To overcome this issue, the Area Under the ROC Curve (AUC) metric is commonly used. This metric measures how well your model correctly separates the two classes, by varying the probability threshold used in classification. SKLearn has a pretty strong discussion of AUC.

Unfortunately AUC can't be used as a loss because it is non differentiable (though TF has a good proxy, not available in Keras), so I proceeded with a binary cross-entropy loss.

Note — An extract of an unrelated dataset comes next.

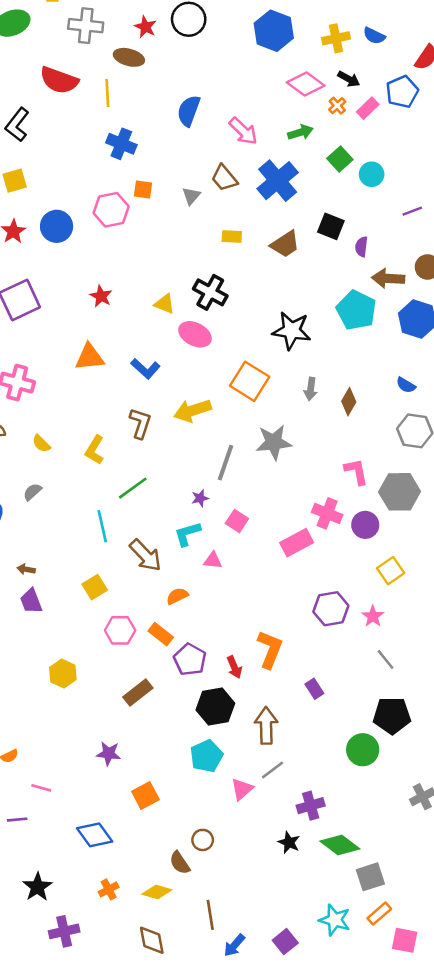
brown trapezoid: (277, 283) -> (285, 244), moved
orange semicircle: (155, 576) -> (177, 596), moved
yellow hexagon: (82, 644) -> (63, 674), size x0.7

Overall, this project was a rare opportunity to use a clean, free, well-labeled text data set, and a fun endeavour into multi-task learning. While I've made many greedy choices in designing model architectures, I've efficiently arrived a strong model that performed well with surprisingly little training time.

Future Work

There are always many paths not taken, but there are a few areas I'd like to dive into further, particularly with this hand-labelled data set. These are, in no particular order:

  • Token level models: While benchmarks are always difficult, it would be interesting to benchmark a token (word) level model against this character level model
  • Wider networks: Because LSTMs are incredibly expensive to train, I've utilized a relatively narrow bi-directional LSTM layer for all models so far. Additionally, there is only one, relatively narrow dense layer after the LSTM layer.
  • Coarse / fine model The current suite of models attempt to directly predict whether an observation is a particular type of toxic comment. However, an existing heuristic for imbalanced data sets is to train a first model to determine if an observation is intersting (in this case are any of the response variables True), and then use the first model to filter observations into a second model (for us: Given that this is toxic, which type of toxic is it?). This would require a fair bit more data pipelining, but might allow the system to more accurately segment out toxic comments.